» **What to do**
In the text on PTSD and brain fog, which stress hormone does the body release during the fight, flight, freeze, or fawn response?

» **Exercise text**
· · · · ·
Can PTSD Cause Brain Fog?
The Effects Of Trauma Can Linger – Brain Fog Is One Of Them
Thank you to PsychCentral for portions of this information.
About Brain Fog – if you sometimes lack mental clarity and feel fatigued, you may be experiencing PTSD-related brain fog. Post-traumatic stress disorder (PTSD) can arise after you experience a traumatic event.
There are many symptoms, including nightmares, flashbacks, and panic attacks, which can occur spontaneously or when something reminds you of the trauma.
Because of its broad effects on the nervous system, PTSD can cause some less well-known symptoms, too, including dissociation, brain fog, and physical pain.
The Link Between Ptsd And Brain Fog
Experiencing trauma can affect your body and mind in various ways. If you’re living with the aftereffects of trauma, you might notice a slow, sluggish mental state known as brain fog getting in the way of your personal or work life.
What Is Brain Fog?
As the name suggests, brain fog is when you’re unable to think clearly. You might experience:
- spacing out or being unable to focus
- feeling disconnected from your surroundings
- difficulty with memory
- trouble keeping up with conversations
- a short attention span
- losing your train of thought
- feeling disoriented
Brain fog isn’t a condition on its own. Instead, it’s a symptom with a range of possible causes, one of which can be PTSD.
Brain fog can make even simple tasks like grocery shopping very difficult: navigating the car park, remembering a list of items to buy, switching attention between products and prices, and reading ingredients can be confusing, overwhelming and exhausting.
How Can Trauma Cause Brain Fog?
PTSD and brain fog have something in common: inflammation. PTSD can lead to inflammation in the brain (neuroinflammation), which can contribute to brain fog.
Inflammation is a known contributing factor to physical health problems like cancer and heart disease — so it’s no surprise that PTSD-related neuroinflammation can lead to brain changes, as reported in a 2020 reviewTrusted Source.
The National Center for PTSD describes the relationship between inflammation and PTSD as bidirectional causal, which means the two cause or contribute to each other. They also identify a link between PTSD and autoimmune disorders, which research shows are also inflammation-driven.
Brain Fog And Nervous System Changes
Your sympathetic nervous system responds to trauma with a fight, flight, freeze, or fawn response. This response protects you by preparing your body for action against a threat. During this response, your body releases the stress hormone cortisol.
At the right time and in the right amounts, cortisol can be extremely helpful. For example, it can give you the energy to save yourself by accessing fuel (glucose and fatty acids) in your liver.
In excessive amounts though, this stress response can lead to inflammation.
After trauma, your nervous system needs a chance to reset and return to the parasympathetic state known as “rest and digest.” This is because staying in fight-or-flight mode maintains a continuous state of stress that can wear out your body and cause unwanted health effects.
If you live with PTSD, you likely experience repeated stress responses in the form of intrusion symptoms. This means you may live with higher amounts of cortisol.
The elevated inflammation can occur anywhere in your body, including in your brain. This can lead to effects like:
- brain fog
- cognitive difficulties
- memory loss
Complex PTSD
Trauma-related nervous system effects are amplified in complex post-traumatic stress disorder (CPTSD). CPTSD arises from ongoing trauma, like repeated abuse. It can be current or from your childhood.
If you live with CPTSD, you are more likely to experience a continued stress response with even less recovery time.
The repeated or prolonged stress response from PTSD and CPTSD increases your circulating cortisol, which affects your immune system and causes inflammation.
Symptoms of PTSD
According to the American Psychiatric Association (APA), PTSD symptoms fall into four categories:
- Intrusion: unwanted thoughts, such as memories and distressing dreams.
- Avoidance: refusing to talk about the trauma or avoiding people or situations that remind you of it.
- Alterations in cognition and mood: distorted or harmful thoughts, like believing you’re to blame, or that no one is trustworthy.
- Alterations in arousal and reactivity: mood shifts, potentially harmful behavior, hypervigilance, insomnia, and problems concentrating.
Brain fog is a type of alteration symptom that many people with a history of trauma experience.
· · · · ·
» **Data provided**

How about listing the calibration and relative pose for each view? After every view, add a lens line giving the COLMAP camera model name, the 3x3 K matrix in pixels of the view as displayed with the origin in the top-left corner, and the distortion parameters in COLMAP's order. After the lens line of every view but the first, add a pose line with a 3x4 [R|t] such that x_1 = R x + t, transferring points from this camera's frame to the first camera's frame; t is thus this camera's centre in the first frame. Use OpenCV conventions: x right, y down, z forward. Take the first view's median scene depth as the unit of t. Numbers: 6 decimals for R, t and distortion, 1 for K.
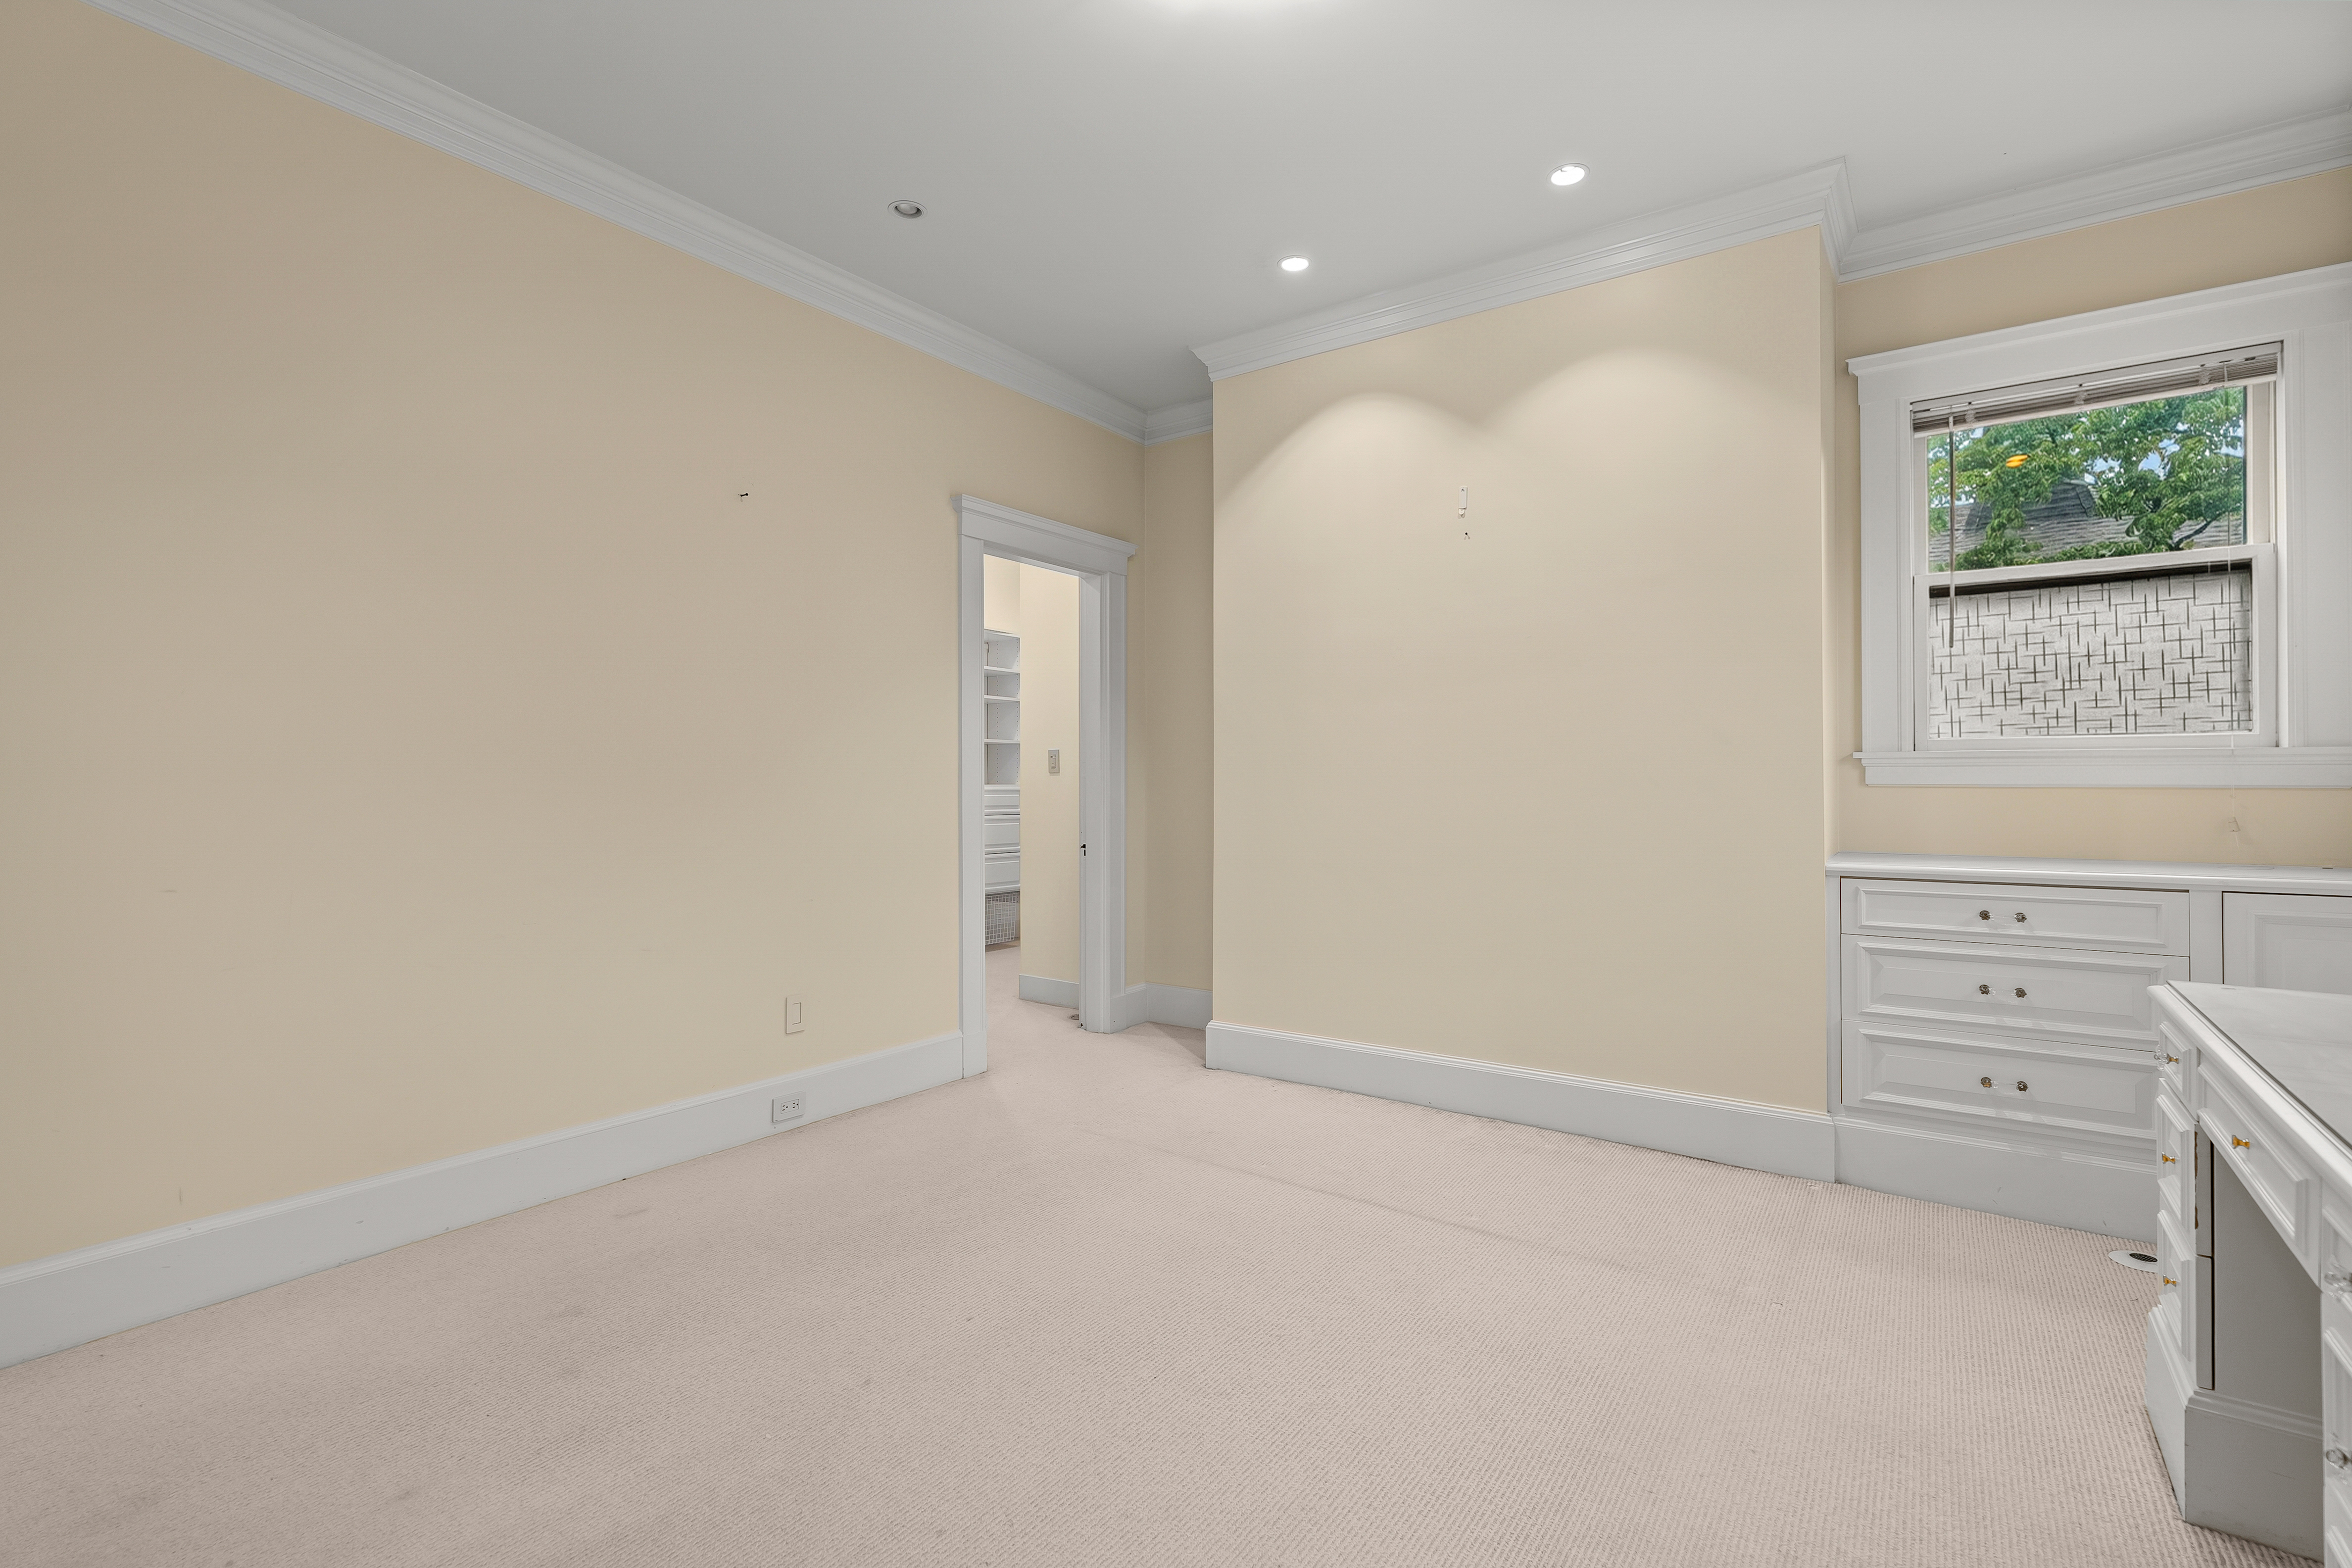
lens RADIAL K [[1074.0, 0, 1177.0], [0, 1074.0, 769.6], [0, 0, 1]] dist [0.001441, 0.000631]
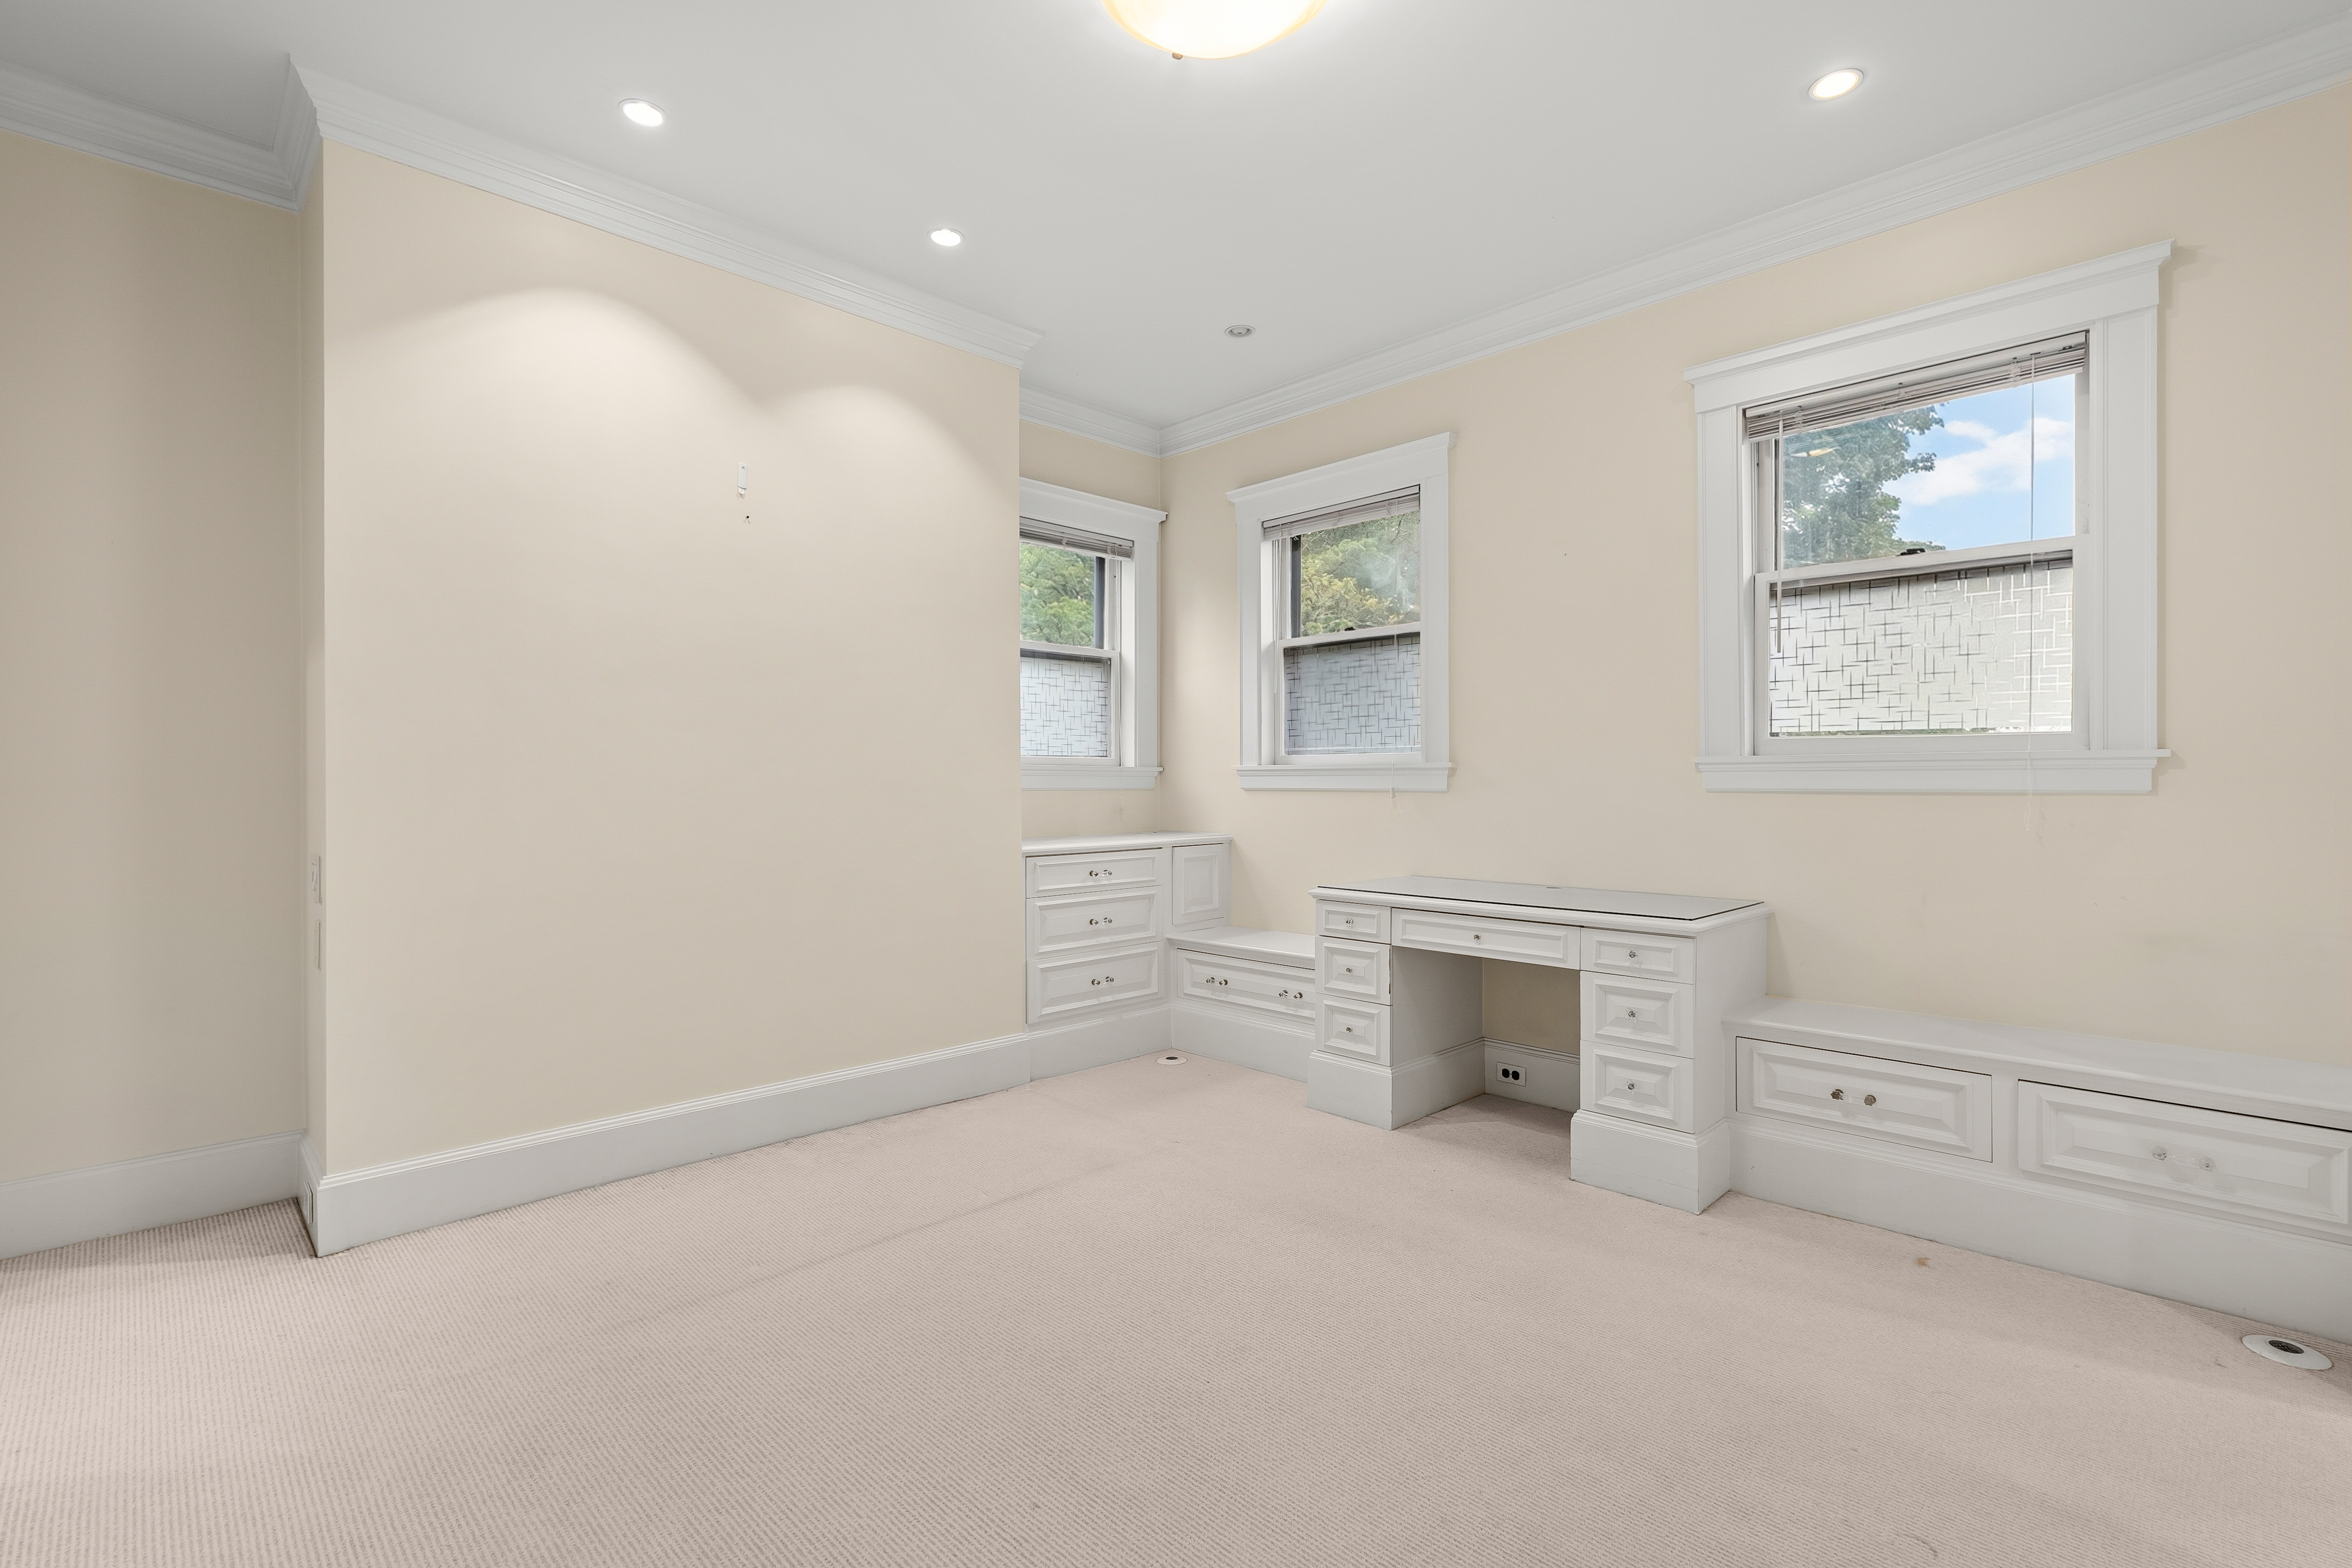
lens RADIAL K [[1062.7, 0, 1179.3], [0, 1062.7, 786.5], [0, 0, 1]] dist [-0.005350, 0.000790]
pose [[0.175293, -0.003528, 0.984510, -0.674302], [-0.007910, 0.999956, 0.004991, 0.002639], [-0.984485, -0.008662, 0.175258, 0.578049]]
· · · · ·
» **Written solution**
Cortisol.